At the June 9 council session, Councilmember John Rigg (District 3) supported the 8 Can’t Wait initiative and the draft resolution denouncing systemic racism, adding, “We need to strike the right balance between acknowledging the critical role law enforcement plays, and promoting the goals of social justice and protecting our constitutional rights,” Rigg said. “[The 8 Can’t Wait Initiative] is a pragmatic and forward-looking approach already in common practice in more progressive police departments. A note of caution as we proceed is I don’t want us to overlook the critical role of law enforcement in keeping our community safe.”

The state’s attorney and community members present echoed Riggs’ support of current community policing efforts in College Park, in particular. Participants also expressed concern about national calls to defund police programs and reallocate those funds to social services in economically challenged communities. 

“I don’t care what anyone says, defunding our police is a disaster,” said Councilmember Robert Day (District 3). “We need to work with our law enforcement agencies to get the solution right. I think a town hall is something we need to have. We need to look at this as a holistic solution for College Park … [by] having a real conversation.”

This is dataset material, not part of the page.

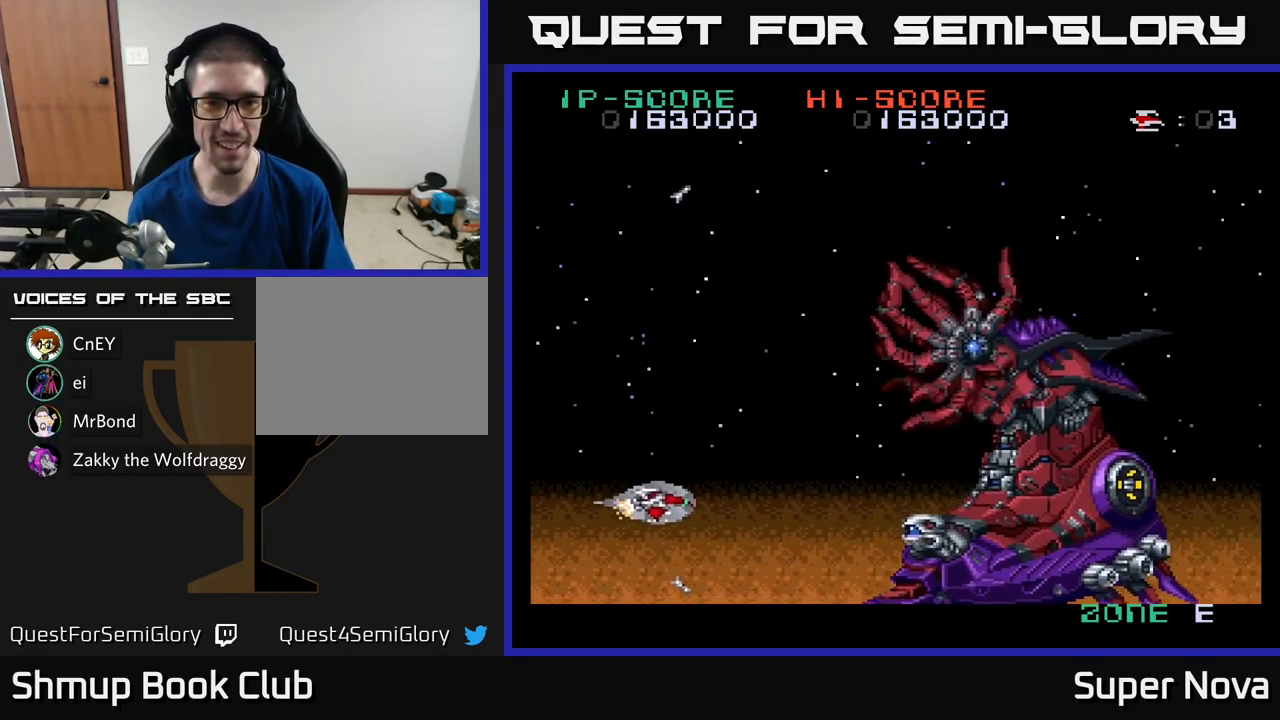
{"buttons": ["X", "DPAD_LEFT"], "left_stick": "center", "right_stick": "center", "events": [[234, "DPAD_DOWN", "up"], [250, "DPAD_RIGHT", "up"], [284, "DPAD_LEFT", "down"], [467, "A", "up"]]}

Mayor Wojahn and other councilmembers agreed that a town hall meeting could serve as a constructive step to promote discussions about policing and Lakeland restorative initiatives with the community. 

“I’m not looking for anything complicated,” said Lakeland resident Pastor Stephen L. Wright Sr. of the First Baptist Church of College Park. “I’m just asking that [police] see me as a person. But the land-use issue in Lakeland … You’re talking about a truly historic community. Two historic churches sitting there, and we feel boxed in. I hope this extends out further from this forum because more is going to be needed. There are people who are hurting.”

Councilmember Fazlul Kabir (District 1) said that a community policing meeting will be held on the second Monday of every month and that the city council is planning another public forum. He noted that faith leaders will hold an interfaith prayer vigil, as well. 

Wojahn added that the prayer vigil is scheduled for June 23, and a public forum on policing and systemic racism is scheduled for June 29. He also invited more discussion on the city’s treatment of the Lakeland community.

“I’m not an expert on the history,” he cautioned. “But we do have experts.”

“This is just the beginning,” Councilmember Denise Mitchell (District 4) at the close of the June 15 forum. “We have a lot to work on as a community in College Park, but we will prevail.”